$\displaystyle 8n^2 < 64n* log_2 n$
So I continue:
$\displaystyle n< 8* log_2 n$
$\displaystyle n< log_2 n^8$
$\displaystyle 2^n < n^8$
Not sure if this is correct procedure at all. Anyway, I'm stuck here...
I'm trying to find the values of n, where the statement is true. So the answer would be in the form: n < some number
I did set up a table in excel. I know the answer is between 43 and 44. That is for n= 43, 2^n is smaller.

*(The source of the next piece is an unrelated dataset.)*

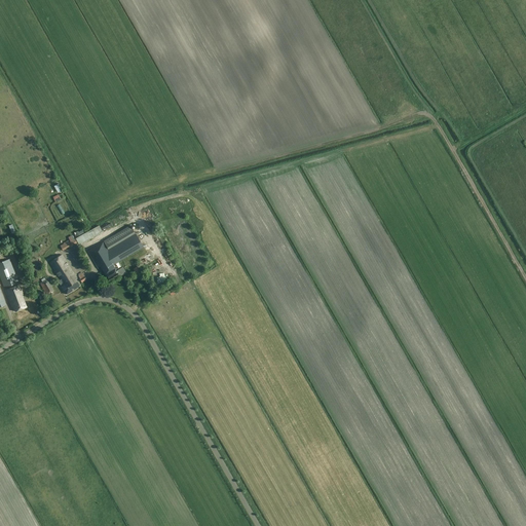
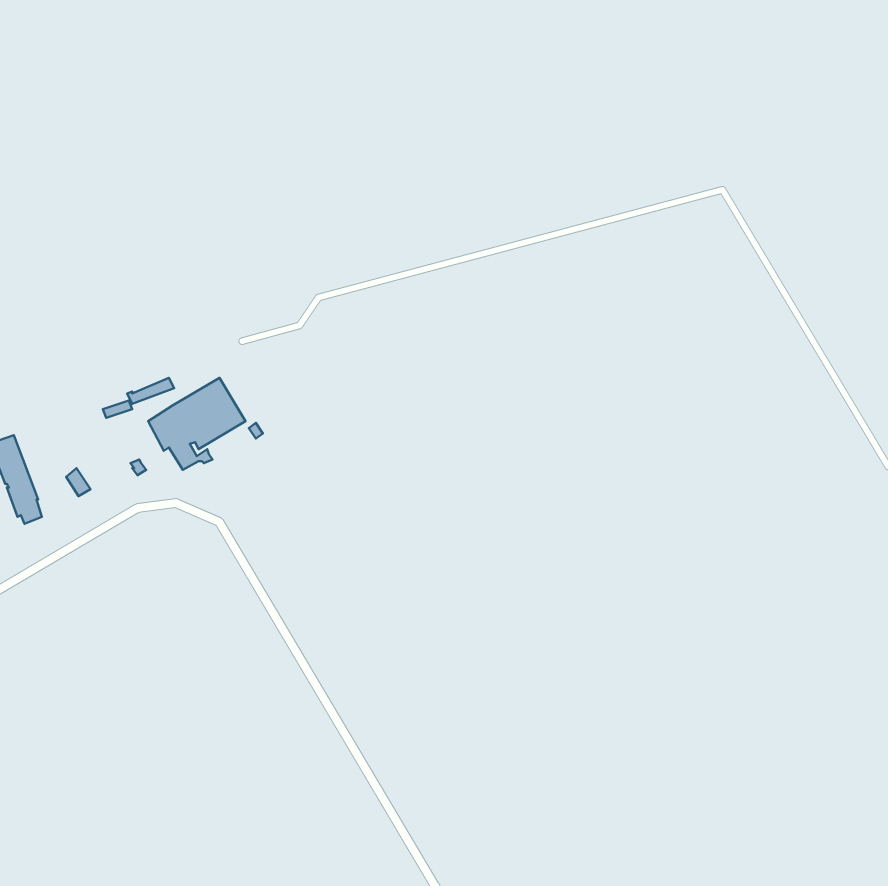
building: [49,253,79,293] -> none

But for n=44, n^8 is smallest.
But would like to know how the procedure is to get to that result.
There are two solutions for $\displaystyle 2^n<n^8$
One solution involves negative n.
If the solution is for positive n, since your original equation is a logarithm,
you could use a change of base to the natural logarithm.

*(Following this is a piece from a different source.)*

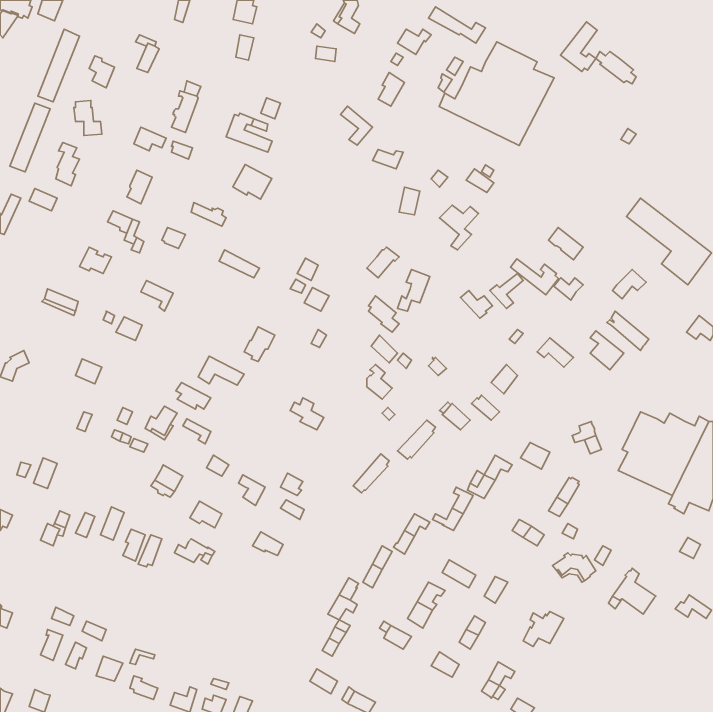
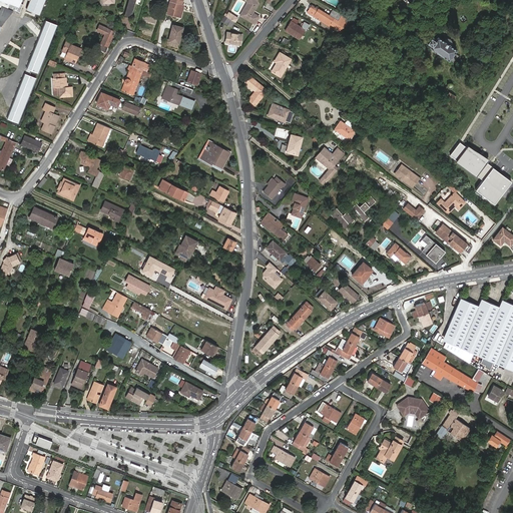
building: [560,22,597,71] -> none
building: [439,42,554,146] -> none
building: [233,164,272,199] -> [201,142,229,167]
building: [511,259,558,295] -> none
building: none -> [423,350,476,391]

This makes a graphical solution much easier.
$\displaystyle \displaystyle\huge\log_2n=\frac{log_en}{log_e2}$
$\displaystyle log_e2=ln2=constant$
Then you end up with
$\displaystyle n<\frac{8}{log_e2}log_en$
$\displaystyle \frac{8}{log_e2}log_en-n>0$
You can use the Newton-Raphson method to find the two "n" for which this is zero.
Your inequality holds for "n" between those two values.
Thank you! I think it will suffice to just do the graph on my calculator when reaching an answer. It is computer science
and Newton-Raphson method is outside scope of the course I am taking. The question was for what input size n one algorithm
ran faster the the other one.